We can use a state machine to solve this problem. Detail can be found HERE.

We can have 3 actions:

- buy
- sell
- do nothing (rest)

If we define **s0 **as rest, then from s0:

- we can keep on resting,
- or we can buy

if we buy, we are transmitting to state **s1**.

From state 1, we can

- sell
- keep on doing nothing.

If we doing nothing, we will stay at state s1

if we sell, we will go to a new state **s2**.

From s2, we must go to state s0 to guarantee the cooldown requirement.

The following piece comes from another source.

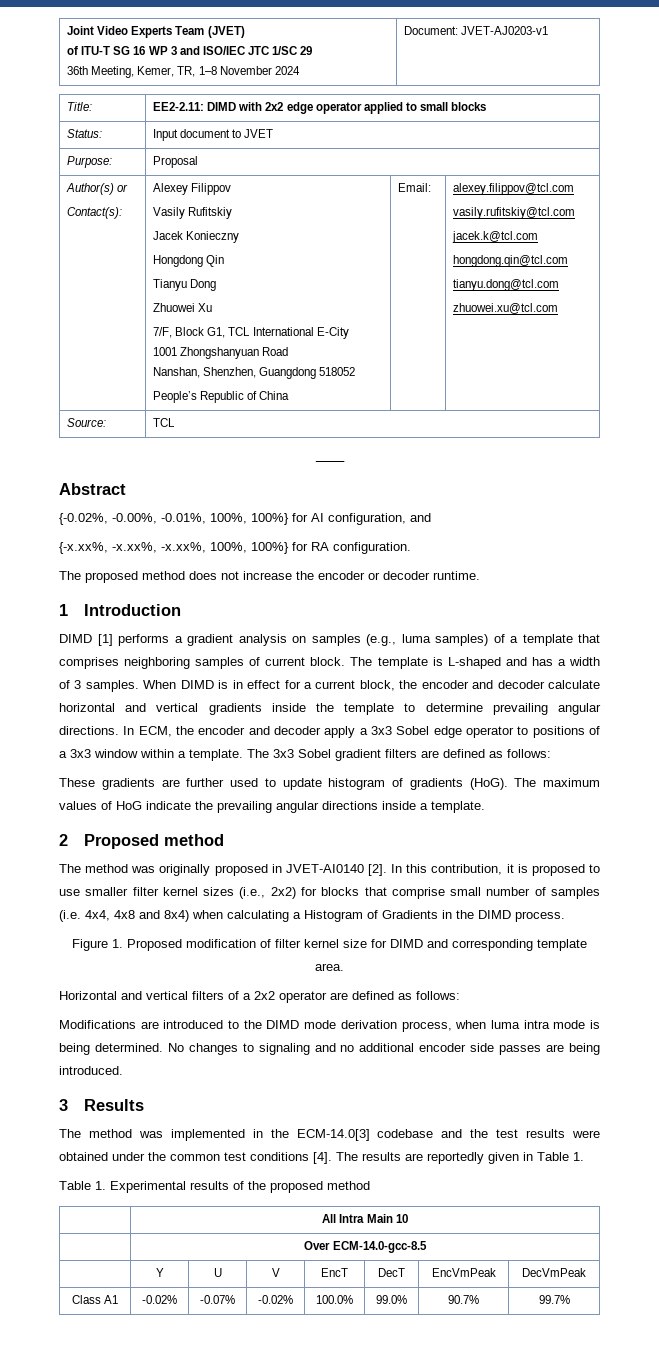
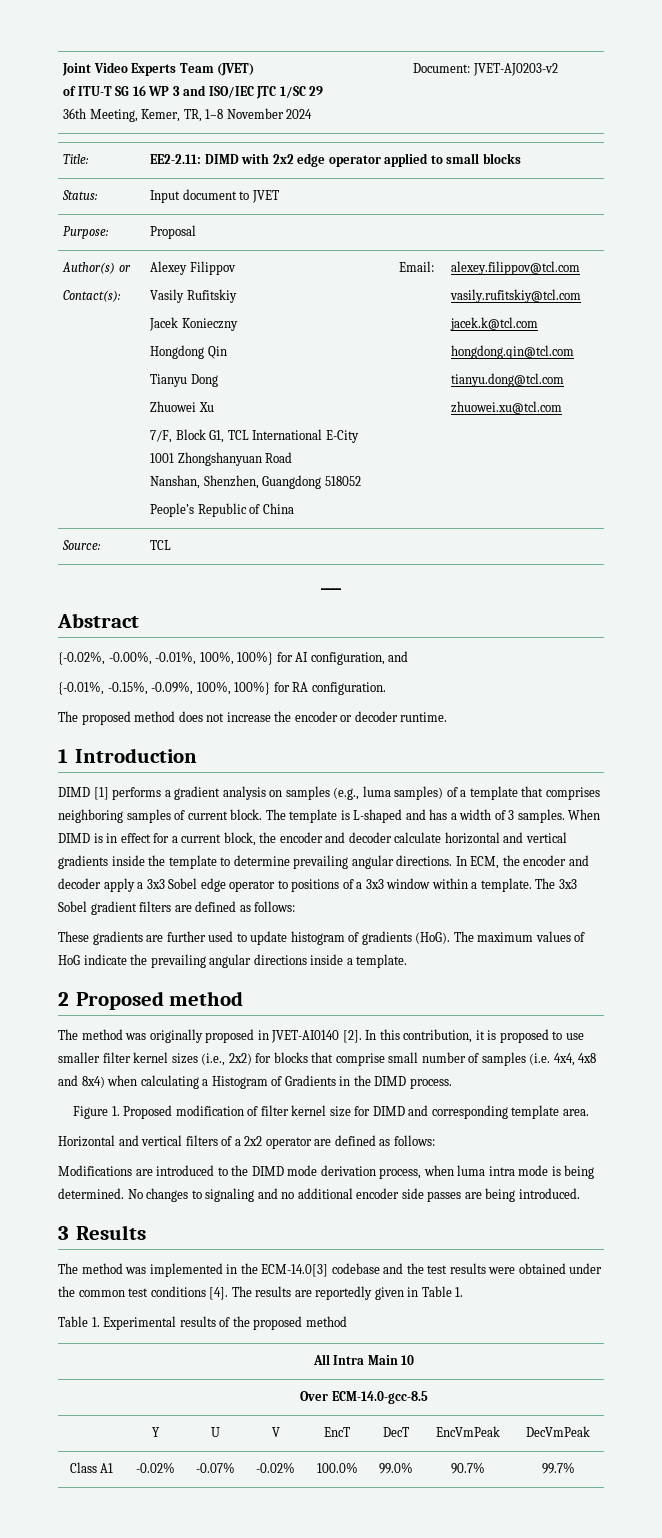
[461,26,549,35] JVET-AJ0203-v1 -> [472,63,558,76] JVET-AJ0203-v2
[59,542,206,554] {-x.xx%, -x.xx%, -x.xx%, -> [58,681,194,695] {-0.01%, -0.15%, -0.09%,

The state transition can be visualized here.

# Solution 1

/**

* jimmy shen

* time complexity O(n)

* space complexity O(n)

**/class Solution {

public:

int maxProfit(vector<int>& prices) {

const int n = prices.size();

if (n==0) return 0;

vector<vector<int>> dp(n, vector<int>(3, INT_MIN));

dp[0][0] = 0, dp[0][1] = -prices[0];

for (int i = 1; i < n; ++i)

{

/**

* dp[i][0] is the state of s0 (rest)

* dp[i][1] is the state of s1 (buy)

* dp[i][2] is the state of s2 (sell)

**/

dp[i][0] = max(dp[i-1][0], dp[i-1][2]);

dp[i][1] = max(dp[i-1][1], dp[i-1][0] - prices[i]);

dp[i][2] = dp[i-1][1] + prices[i];

}

auto ret = max(dp[n-1][0], dp[n-1][2]);

return ret == INT_MIN? 0 : ret;

}

};

# Solution 2

An improved O(1) space complexity solution

/**

* jimmy shen

* time complexity O(n)

* space complexity O(1)

**/class Solution {

public:

int maxProfit(vector<int>& prices) {

const int n = prices.size();

if (n==0) return 0;

int s0 = 0, s1 = -prices[0], s2 = INT_MIN;

int new_s0, new_s1, new_s2;

for (int i = 1; i < n; ++i)

{

new_s0 = max(s0, s2);

new_s1 = max(s1, s0 - prices[i]);

new_s2 = s1 + prices[i];

s0 = new_s0, s1 = new_s1, s2 = new_s2;

}

auto ret = max(s0, s2);

return ret == INT_MIN? 0 : ret;

}

};

Thanks for reading.